Ayet-i kerîmede geçen secde de, selâmla­mak mânâsındadır. Çünkü o devirde selâm­lama eğilmek suretiyle yapılmakta idi. Yoksa bugünkü mânâda Allahü teâlâdan. başkasına secde etmek küfürdür. Peygamberler bundan berîdir, uzaktır.
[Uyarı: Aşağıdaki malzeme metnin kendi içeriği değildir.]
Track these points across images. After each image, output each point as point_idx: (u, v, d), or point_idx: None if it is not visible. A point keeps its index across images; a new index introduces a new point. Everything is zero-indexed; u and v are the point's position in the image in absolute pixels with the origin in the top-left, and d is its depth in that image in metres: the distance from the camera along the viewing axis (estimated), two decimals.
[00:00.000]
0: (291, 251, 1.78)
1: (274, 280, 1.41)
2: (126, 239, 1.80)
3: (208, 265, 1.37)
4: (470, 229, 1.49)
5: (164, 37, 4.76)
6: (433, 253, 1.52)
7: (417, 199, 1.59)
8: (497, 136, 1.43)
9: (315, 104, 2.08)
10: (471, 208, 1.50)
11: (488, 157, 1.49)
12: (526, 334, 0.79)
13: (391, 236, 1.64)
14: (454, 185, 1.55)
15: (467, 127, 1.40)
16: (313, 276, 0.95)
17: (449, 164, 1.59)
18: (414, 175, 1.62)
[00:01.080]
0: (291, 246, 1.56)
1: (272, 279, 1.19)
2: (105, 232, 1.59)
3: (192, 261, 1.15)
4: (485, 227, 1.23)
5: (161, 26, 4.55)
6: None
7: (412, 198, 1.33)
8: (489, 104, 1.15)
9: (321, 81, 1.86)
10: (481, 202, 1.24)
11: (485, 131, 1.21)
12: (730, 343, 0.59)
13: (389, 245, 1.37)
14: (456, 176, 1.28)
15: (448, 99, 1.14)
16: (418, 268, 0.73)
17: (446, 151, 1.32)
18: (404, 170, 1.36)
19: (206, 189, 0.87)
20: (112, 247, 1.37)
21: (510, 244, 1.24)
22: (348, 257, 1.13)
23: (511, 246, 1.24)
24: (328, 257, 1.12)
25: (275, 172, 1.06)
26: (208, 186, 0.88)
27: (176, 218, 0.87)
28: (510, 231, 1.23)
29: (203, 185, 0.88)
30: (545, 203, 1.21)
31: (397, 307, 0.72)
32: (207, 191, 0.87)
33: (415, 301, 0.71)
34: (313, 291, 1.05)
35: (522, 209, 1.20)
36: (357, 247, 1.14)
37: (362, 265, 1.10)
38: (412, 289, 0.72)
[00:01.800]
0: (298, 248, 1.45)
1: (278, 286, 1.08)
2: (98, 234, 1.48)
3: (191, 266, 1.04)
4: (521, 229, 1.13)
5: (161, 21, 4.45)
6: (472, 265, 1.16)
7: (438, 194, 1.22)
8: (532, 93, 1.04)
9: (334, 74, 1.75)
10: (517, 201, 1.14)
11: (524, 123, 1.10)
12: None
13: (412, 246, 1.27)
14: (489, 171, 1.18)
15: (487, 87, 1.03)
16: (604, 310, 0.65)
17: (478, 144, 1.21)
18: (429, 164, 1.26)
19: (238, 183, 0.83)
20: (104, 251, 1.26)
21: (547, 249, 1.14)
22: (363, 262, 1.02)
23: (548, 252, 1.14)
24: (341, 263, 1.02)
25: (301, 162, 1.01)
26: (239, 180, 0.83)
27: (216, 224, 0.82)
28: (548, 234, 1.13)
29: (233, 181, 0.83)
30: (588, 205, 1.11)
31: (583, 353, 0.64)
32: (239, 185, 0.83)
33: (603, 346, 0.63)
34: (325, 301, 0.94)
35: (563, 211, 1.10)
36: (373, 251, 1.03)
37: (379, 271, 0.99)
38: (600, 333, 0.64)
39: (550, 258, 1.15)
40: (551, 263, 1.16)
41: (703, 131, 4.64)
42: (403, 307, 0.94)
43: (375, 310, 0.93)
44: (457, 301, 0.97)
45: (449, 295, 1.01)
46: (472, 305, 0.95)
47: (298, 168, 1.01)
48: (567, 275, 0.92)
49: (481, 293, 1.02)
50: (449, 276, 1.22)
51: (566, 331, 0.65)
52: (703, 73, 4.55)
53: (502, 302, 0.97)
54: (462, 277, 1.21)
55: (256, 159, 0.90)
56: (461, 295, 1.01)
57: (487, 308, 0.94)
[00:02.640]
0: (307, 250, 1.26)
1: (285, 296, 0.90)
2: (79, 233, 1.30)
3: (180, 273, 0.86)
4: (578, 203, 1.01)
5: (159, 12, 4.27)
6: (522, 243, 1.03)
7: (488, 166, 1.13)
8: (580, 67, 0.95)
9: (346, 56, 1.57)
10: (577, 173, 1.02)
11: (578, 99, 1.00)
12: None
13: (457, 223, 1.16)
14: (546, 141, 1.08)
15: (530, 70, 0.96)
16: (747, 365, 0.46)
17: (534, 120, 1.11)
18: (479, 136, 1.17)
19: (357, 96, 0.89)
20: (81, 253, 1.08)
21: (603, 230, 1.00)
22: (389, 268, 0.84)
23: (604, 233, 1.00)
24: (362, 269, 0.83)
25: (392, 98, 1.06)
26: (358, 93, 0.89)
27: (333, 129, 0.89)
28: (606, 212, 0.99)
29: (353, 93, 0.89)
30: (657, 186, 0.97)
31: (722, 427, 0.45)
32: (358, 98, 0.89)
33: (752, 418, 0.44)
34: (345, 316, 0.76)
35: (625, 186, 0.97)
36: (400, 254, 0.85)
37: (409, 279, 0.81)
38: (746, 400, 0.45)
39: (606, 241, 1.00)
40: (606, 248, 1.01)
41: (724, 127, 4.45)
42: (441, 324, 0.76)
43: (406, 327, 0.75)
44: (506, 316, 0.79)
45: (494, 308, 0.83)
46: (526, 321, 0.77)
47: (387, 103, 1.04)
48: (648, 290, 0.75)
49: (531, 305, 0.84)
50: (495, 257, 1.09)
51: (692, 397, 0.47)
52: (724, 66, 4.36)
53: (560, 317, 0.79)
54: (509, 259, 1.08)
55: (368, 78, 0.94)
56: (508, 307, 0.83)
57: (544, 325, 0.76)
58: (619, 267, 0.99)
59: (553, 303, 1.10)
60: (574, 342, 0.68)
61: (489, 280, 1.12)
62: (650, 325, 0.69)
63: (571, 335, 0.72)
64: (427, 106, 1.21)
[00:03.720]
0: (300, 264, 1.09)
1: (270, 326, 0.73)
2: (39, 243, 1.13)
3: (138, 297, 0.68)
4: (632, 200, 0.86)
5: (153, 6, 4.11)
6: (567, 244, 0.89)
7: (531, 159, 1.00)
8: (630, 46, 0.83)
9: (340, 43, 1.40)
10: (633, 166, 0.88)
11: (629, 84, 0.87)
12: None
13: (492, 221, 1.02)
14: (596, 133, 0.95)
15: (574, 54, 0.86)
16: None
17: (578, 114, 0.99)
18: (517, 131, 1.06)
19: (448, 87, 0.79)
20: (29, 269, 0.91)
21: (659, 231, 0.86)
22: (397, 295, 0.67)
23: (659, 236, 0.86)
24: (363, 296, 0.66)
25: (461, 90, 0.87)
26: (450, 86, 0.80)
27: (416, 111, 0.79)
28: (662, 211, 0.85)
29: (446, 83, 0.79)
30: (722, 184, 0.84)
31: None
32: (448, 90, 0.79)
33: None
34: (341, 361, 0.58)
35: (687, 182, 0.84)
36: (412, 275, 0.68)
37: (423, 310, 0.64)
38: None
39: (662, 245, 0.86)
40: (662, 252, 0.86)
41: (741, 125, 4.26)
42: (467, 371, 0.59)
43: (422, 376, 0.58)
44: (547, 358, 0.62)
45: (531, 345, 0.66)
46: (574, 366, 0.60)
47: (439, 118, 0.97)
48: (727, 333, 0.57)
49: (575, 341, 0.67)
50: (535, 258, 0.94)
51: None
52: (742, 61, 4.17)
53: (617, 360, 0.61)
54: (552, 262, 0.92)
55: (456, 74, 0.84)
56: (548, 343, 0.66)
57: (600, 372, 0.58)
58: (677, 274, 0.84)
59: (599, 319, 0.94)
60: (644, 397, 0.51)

Yûsuf aleyhisselâmın gördüğü rüya üze­rinden kırk sene geçmişti. Bu kadar uzun zamandan sonra babası ve kardeşleriyle karşı­laşan Yûsuf aleyhisselâm, babasına; şeytanın kardeşleriyle arasını bozduktan sonra, Allahü teâlânın kendisini zindandan çıkarıp, mülk ihsan ettiğini, ailesini de çölden (Ken’ân diya­rından) buraya (Mısır’a) getirdiğini söyledi. Kardeşlerini mahcûb etmemek için, kardeşleri tarafından kuyuya atıldığından hiç bahset­medi. Kardeşlerini itham etmeyip, şeytanın kardeşleri ile aralarını ifsad ettiğini söyledi. Çünkü o, kardeşlerini bağışlamış ve hakkını helâl etmişti. Ayrıca zindandan çıkıp mülke kavuşmayı da”Nîmet” olarak zikretti. Çünkü zin­danda kâfirlerle; kuyuda İse Cebrail aleyhisselamla beraber idi.
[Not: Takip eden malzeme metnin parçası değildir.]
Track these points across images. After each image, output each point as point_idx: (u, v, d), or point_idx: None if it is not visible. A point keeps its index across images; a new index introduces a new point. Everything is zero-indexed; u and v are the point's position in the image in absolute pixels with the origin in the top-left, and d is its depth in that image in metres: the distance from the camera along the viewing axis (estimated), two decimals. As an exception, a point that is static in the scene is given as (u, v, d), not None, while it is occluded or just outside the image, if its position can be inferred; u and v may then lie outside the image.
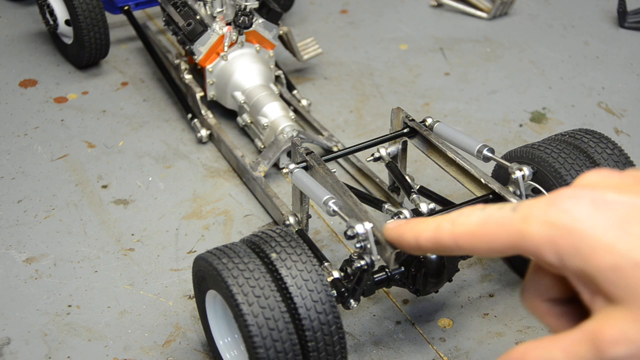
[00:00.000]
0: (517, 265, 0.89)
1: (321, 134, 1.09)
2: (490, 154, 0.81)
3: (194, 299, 0.83)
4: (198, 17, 1.10)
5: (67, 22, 1.24)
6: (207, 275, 0.69)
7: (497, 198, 0.79)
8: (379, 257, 0.68)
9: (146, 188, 1.03)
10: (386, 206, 0.87)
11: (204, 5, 1.12)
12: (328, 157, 0.85)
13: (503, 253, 0.43)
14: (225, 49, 1.10)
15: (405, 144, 0.91)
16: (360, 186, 1.03)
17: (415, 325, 0.83)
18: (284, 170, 1.03)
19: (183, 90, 1.18)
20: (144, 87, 1.25)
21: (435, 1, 1.51)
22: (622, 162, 0.79)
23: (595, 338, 0.39)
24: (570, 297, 0.45)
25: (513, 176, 0.77)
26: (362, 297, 0.74)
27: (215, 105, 1.16)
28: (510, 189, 0.78)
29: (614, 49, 1.37)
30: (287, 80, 1.19)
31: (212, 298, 0.72)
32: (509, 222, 0.42)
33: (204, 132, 1.10)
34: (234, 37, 1.10)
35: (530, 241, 0.40)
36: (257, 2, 1.07)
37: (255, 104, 1.06)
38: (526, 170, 0.77)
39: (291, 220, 0.86)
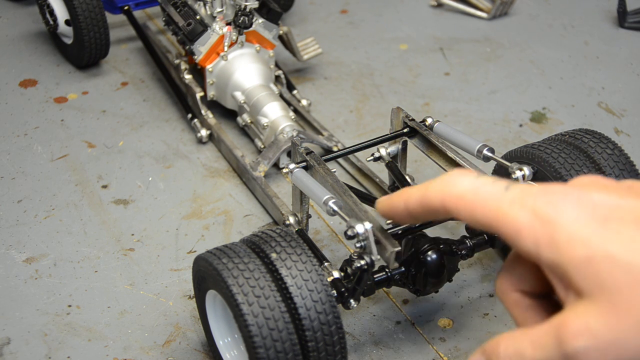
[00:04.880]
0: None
1: (321, 134, 1.09)
2: (490, 154, 0.81)
3: (194, 299, 0.83)
4: (198, 17, 1.10)
5: (67, 22, 1.24)
6: (207, 275, 0.69)
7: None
8: (379, 257, 0.68)
9: (146, 188, 1.03)
10: (386, 206, 0.87)
11: (204, 5, 1.12)
12: (328, 157, 0.85)
13: (482, 226, 0.43)
14: (225, 49, 1.10)
15: (405, 143, 0.91)
16: (360, 186, 1.03)
17: (415, 325, 0.83)
18: (284, 170, 1.03)
19: (183, 90, 1.18)
20: (144, 87, 1.25)
21: (435, 1, 1.51)
22: (622, 162, 0.79)
23: (559, 330, 0.40)
24: (541, 293, 0.46)
25: (513, 176, 0.77)
26: (362, 297, 0.74)
27: (215, 105, 1.16)
28: (510, 189, 0.78)
29: (614, 49, 1.37)
30: (287, 80, 1.19)
31: (212, 298, 0.72)
32: (498, 199, 0.43)
33: (204, 132, 1.10)
34: (234, 37, 1.10)
35: (511, 224, 0.41)
36: (257, 2, 1.07)
37: (255, 104, 1.06)
38: (526, 170, 0.77)
39: (291, 220, 0.86)
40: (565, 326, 0.39)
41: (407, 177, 0.90)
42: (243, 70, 1.10)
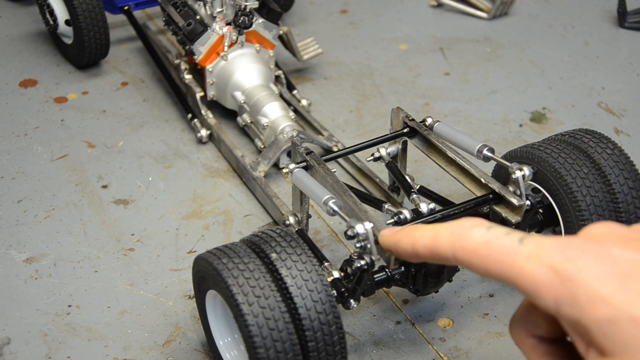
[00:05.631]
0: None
1: (321, 134, 1.09)
2: (490, 154, 0.81)
3: (194, 299, 0.83)
4: (198, 17, 1.10)
5: (67, 22, 1.24)
6: (207, 275, 0.69)
7: (497, 198, 0.79)
8: (379, 257, 0.68)
9: (146, 188, 1.03)
10: (386, 206, 0.87)
11: (204, 5, 1.12)
12: (328, 157, 0.85)
13: (497, 279, 0.43)
14: (225, 49, 1.10)
15: (405, 143, 0.91)
16: (360, 186, 1.03)
17: (415, 325, 0.83)
18: (284, 170, 1.03)
19: (183, 90, 1.18)
20: (144, 87, 1.25)
21: (435, 1, 1.51)
22: (622, 162, 0.79)
23: None
24: (558, 339, 0.46)
25: (513, 176, 0.77)
26: (362, 297, 0.74)
27: (215, 105, 1.16)
28: (510, 188, 0.78)
29: (614, 49, 1.37)
30: (287, 80, 1.19)
31: (212, 298, 0.72)
32: (513, 254, 0.42)
33: (204, 132, 1.10)
34: (234, 37, 1.10)
35: (529, 280, 0.41)
36: (257, 2, 1.07)
37: (255, 104, 1.06)
38: (526, 170, 0.77)
39: (291, 220, 0.86)
40: None
41: (407, 177, 0.90)
42: (243, 70, 1.10)
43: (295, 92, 1.18)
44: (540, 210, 0.81)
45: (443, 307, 0.85)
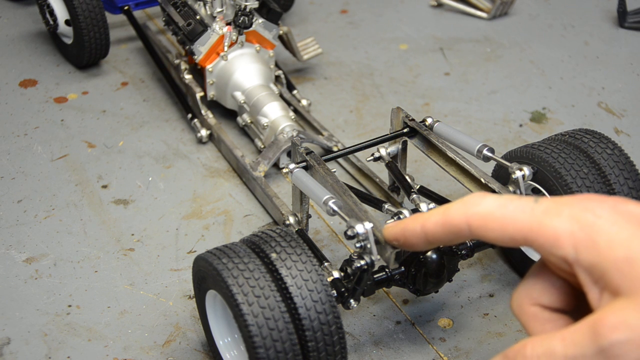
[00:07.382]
0: (518, 265, 0.89)
1: (321, 134, 1.09)
2: (490, 154, 0.81)
3: (194, 299, 0.83)
4: (198, 17, 1.10)
5: (67, 22, 1.24)
6: (207, 275, 0.69)
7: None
8: (379, 257, 0.68)
9: (146, 188, 1.03)
10: (386, 206, 0.87)
11: (204, 5, 1.12)
12: (328, 157, 0.85)
13: (514, 241, 0.43)
14: (225, 49, 1.10)
15: (405, 143, 0.91)
16: (360, 186, 1.03)
17: (415, 325, 0.83)
18: (284, 170, 1.03)
19: (183, 90, 1.18)
20: (144, 87, 1.25)
21: (435, 1, 1.51)
22: (622, 162, 0.79)
23: (594, 325, 0.40)
24: (559, 310, 0.46)
25: (513, 176, 0.77)
26: (362, 297, 0.74)
27: (215, 105, 1.16)
28: (510, 188, 0.78)
29: (614, 49, 1.37)
30: (287, 80, 1.19)
31: (212, 298, 0.72)
32: (531, 211, 0.43)
33: (204, 132, 1.10)
34: (234, 37, 1.10)
35: (549, 232, 0.42)
36: (257, 2, 1.07)
37: (255, 104, 1.06)
38: (526, 170, 0.77)
39: (291, 220, 0.86)
40: (601, 321, 0.40)
41: (407, 177, 0.90)
42: (243, 70, 1.10)
43: (295, 92, 1.18)
44: (540, 210, 0.81)
45: (443, 307, 0.85)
Daha sonra Yûsuf aleyhisselâm babasının elinden tutup evrak, altın, gümüş ve silâh hazî­nelerini gezdirdi. Ya’kûb aleyhisselâm, saray­daki süslü olan odaları bırakıp; “Bana hasırotu ve kamıştan Ken’ân’daki çardağım gibi bir çardak hazırlayın” dedi. Kalması için arzu ettiği şekilde bir yer hazırladılar.